Thressia Maliakkal, the sister in charge of the village, first came to Kenya in 1991.
“The biggest challenge I experienced back then was language barrier. I was posted up north in Maralal and, of course, we could not communicate. In Marsabit, they didn’t wear any clothes but were very lovely people and I adjusted quickly,” she says.
The nun, who speaks four local languages: Rendile, Samburu, Kiswahili and Kikuyu, says the secret to learning a new language is engaging young children.
Sr Maliakkal got her calling to work for the neediest in society at a young age. She attended catholic school where she was acquainted with the work of priests and nuns. After catechism teachings, she chose to heed the calling, despite her father’s reluctance. He wanted her to get a career and marry like her siblings had done.
The jovial, easy going nun has worked in the village for five years.
A day in the home
Sr Maliakkal reveals that the women have a routine to ensure smooth running of the home.
Except for those who are bedridden, the women wake up at 5am and prepare for morning Mass, which ends at 6.30 am. They lead the Mass themselves and, as Sr Maliakkal says, it is always very vibrant.
“Emmah is usually the lead chorister and she is very talented,” she adds.
At 7.30 am. breakfast is served and the women get a jug of porridge each to drink throughout the day. At 8 am, the hard work starts. Work is subdivided to increase efficiency. The sisters move all the bedridden women outside, give them their baths, while two workers clean the rooms that takes about four hours. Elsewhere in the home, one worker starts preparing lunch while another hand washes all the clothes.
At 12 pm, lunch is served. Feeding the immobile women takes about two hours. After lunch, some choose to go pray in the chapel, but a majority sleep. At 2.30 pm, we again bring the bed-bound out to bask in the sun until 4 pm when supper is served. After 6 pm, everyone retires.
The village was previously supported by well-wishers from Italy, owing to the contacts of the Italian fathers who have all since died. From 2015, it has been relying on donations from the local community and once a year, on the second Saturday of March, which is called St Mary’s Day, the village invites different people and entities to fundraise.
“We farm our own crops and we keep livestock,” says the village director, Father Michael Mutinda. “Our biggest challenge is money to buy medicines and assistive technologies like wheelchairs, and to pay workers’ salaries.”
Ms Catherine Kihato, a counsellor, has worked with the women of Sagana for over 10 years. A native of the area, she holds at least one group counselling session every month and private meetings, depending on the need, which is usually daily. Ms Kihato says most of them are bitter.
“Many of the women harbour a lot of anger for being treated badly, rejected and neglected.

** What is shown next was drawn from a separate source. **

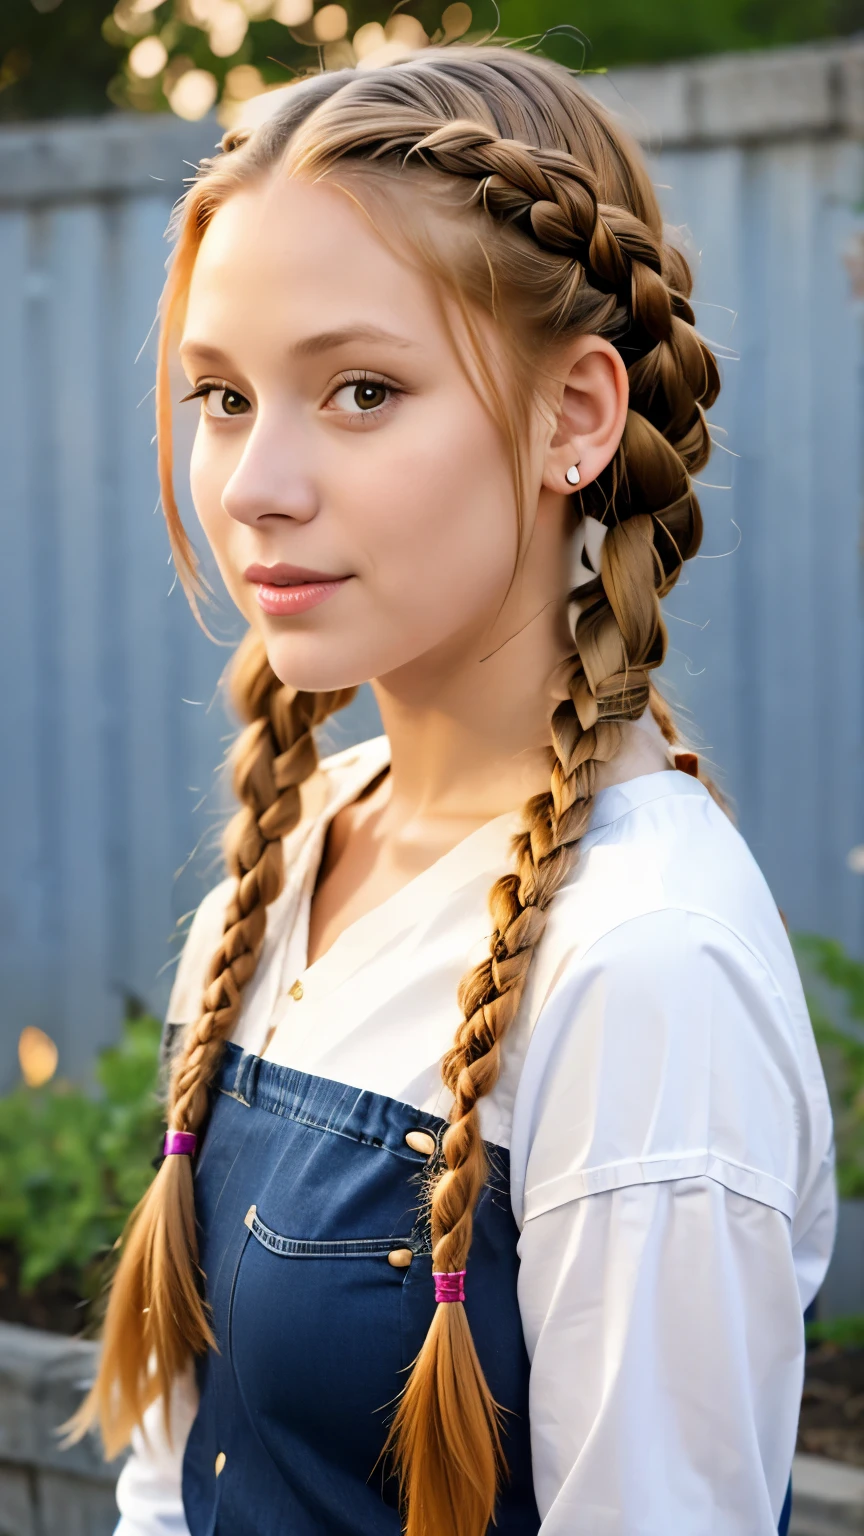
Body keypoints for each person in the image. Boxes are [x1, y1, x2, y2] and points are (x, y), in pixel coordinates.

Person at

I encourage them to cultivate a positive outlook, to forgive and move forward from their past experiences,” she says.
Fr Mutinda links the high cases of depression and hypertension to the bitterness and anger in the women.
Aside from the counselling sessions, the women engage in weaving baskets, knitting and cleaning the compound to keep themselves preoccupied and prevent them from drowning in thoughts.
Ms Kihato says she is saddened that the African concept of caring for elderly is quickly dying.
“In the past, there was always someone who was left behind to look after old parents; we should revive that culture,” she adds.
Fr Mutinda insists that more needs to be done for the elderly.
“I don’t understand how one mother can nurse five children, but the children cannot come together and care for their parent. Families should set aside a budget for old parents and those who feel they are incapable should look for care homes as is the case in developed countries. Taking care of the elderly in our community is not an option, it’s a duty,” concludes Fr Mutinda.